Come detto, l’ambiente del Bronx non è mai stato rassicurante per un ragazzo, nemmeno per uno che si apprestava ad iniziare il suo anno da sophomore al college di UConn come era Walker nel 2009.
In un vespro d’Agosto, insieme ad altri ragazzi, era sul cemento del Parque de los Ninos per il Watson Classic, un torneo che si svolgeva in quel playground ogni estate. Walker palla in mano a 30’’ dal termine sul +2, accelerazione, crossover e… BANG.
Non è un’espressione per descrivere una tripla messa a segno, ma una vera e propria onomatopea. La sua azione infatti venne fermata dal suono di un colpo di pistola, che proveniva poco distante da lì. Kemba vide tutto con la coda dell’occhio.
Uno, due, tre, quattro spari.
All’interno della gabbia del campetto tutti, allenatori e giocatori, si buttarono a terra in preda al panico, per poi iniziare a correre verso la direzione opposta dal luogo del misfatto. Partita interrotta dal suono di colpi di arma da fuoco e dalle sirene della polizia che, di lì a poco, sarebbe arrivata sul posto.
Kemba frequentò la high school ad Harlem, più precisamente la Rice High School, alla quale fu sponsorizzato dal suo coach della Middle School, Carl Nickerson. Si dice infatti che il suo ex allenatore, al termine dell’ultimo anno di Walker nella scuola, abbia chiamato l’allenatore della Rice, Maurice Hicks, dicendogli “Hey, Moe. Dovresti venire a vedere Kemba Walker giocare.
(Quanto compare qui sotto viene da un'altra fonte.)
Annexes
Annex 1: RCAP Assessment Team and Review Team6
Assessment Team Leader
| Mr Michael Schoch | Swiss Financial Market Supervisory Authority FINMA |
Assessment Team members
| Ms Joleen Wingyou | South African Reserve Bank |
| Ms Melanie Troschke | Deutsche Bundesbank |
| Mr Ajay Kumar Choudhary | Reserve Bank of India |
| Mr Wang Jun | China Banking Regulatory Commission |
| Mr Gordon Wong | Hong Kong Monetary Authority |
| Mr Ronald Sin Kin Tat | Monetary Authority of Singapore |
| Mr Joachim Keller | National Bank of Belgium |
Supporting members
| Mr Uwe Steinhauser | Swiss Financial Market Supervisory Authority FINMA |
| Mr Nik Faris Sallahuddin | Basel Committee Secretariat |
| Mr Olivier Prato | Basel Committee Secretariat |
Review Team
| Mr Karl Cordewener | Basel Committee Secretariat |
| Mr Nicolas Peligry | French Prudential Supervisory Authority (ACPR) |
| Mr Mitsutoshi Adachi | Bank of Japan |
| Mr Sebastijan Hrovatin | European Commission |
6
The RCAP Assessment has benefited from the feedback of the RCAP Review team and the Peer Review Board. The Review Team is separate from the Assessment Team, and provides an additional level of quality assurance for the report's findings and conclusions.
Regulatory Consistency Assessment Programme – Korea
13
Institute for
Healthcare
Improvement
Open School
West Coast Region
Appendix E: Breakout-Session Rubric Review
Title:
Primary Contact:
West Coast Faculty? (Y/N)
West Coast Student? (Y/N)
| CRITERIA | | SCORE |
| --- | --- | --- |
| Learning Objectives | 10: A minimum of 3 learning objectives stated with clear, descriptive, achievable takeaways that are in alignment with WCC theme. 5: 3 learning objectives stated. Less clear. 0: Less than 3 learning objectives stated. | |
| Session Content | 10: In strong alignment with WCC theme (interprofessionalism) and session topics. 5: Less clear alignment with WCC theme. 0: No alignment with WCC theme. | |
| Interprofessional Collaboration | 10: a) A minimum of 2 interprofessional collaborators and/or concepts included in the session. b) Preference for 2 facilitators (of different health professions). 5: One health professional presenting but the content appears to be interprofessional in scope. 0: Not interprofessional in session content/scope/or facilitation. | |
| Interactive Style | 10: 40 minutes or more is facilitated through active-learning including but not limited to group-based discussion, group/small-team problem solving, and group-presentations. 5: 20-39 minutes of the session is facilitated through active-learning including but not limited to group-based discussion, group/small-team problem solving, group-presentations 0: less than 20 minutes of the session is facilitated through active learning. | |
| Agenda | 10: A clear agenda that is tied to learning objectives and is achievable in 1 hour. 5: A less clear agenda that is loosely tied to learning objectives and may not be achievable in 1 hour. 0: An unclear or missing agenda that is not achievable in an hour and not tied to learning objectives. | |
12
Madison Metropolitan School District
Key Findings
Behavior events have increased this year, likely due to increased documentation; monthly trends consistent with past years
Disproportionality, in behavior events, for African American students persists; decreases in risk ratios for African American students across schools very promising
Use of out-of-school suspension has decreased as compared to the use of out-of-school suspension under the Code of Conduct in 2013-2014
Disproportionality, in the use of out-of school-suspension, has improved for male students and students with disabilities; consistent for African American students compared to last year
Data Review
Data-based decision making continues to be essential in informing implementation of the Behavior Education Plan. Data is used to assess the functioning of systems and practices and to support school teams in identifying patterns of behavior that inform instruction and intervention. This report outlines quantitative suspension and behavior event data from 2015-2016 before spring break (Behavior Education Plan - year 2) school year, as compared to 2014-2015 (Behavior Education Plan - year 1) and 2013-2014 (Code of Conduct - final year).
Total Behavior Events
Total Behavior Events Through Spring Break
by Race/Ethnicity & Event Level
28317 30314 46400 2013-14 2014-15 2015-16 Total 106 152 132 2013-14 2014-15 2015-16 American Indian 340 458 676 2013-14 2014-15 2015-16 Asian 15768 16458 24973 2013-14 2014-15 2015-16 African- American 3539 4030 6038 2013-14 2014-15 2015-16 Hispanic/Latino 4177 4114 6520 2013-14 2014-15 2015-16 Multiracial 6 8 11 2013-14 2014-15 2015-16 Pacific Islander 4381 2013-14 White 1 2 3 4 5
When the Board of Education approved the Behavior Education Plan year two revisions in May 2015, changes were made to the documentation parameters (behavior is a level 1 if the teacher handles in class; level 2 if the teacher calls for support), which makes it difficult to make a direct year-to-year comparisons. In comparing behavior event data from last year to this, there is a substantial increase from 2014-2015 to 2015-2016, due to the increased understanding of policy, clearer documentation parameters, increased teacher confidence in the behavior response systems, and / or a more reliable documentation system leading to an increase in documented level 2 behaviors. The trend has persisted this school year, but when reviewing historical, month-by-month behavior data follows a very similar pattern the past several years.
A lui interessa il vostro liceo, a voi potrebbe interessare lui”.
Lì, nella Rice High School, ma soprattutto nella Gauchos Gym, palestra del liceo, passava intere nottate ad allenarsi, per migliorare con lo scopo di diventare, un giorno, “One of them who made it”, uno di quelli ad avercela fatta.
La prima stagione la giocò come cambio di Edgar Sosa, poi playmaker di Lousville, Biella e più recentemente Sassari, e le ultime due da titolarissimo e punta di diamante del quintetto base di coach Hicks. L’episodio, o meglio la partita, che pose definitivamente Kemba Walker sulla bocca di tutti fu il match durante il Nike Super Six del 2007, nella stagione prima del passaggio al college, contro la Simeon di Derrick Rose.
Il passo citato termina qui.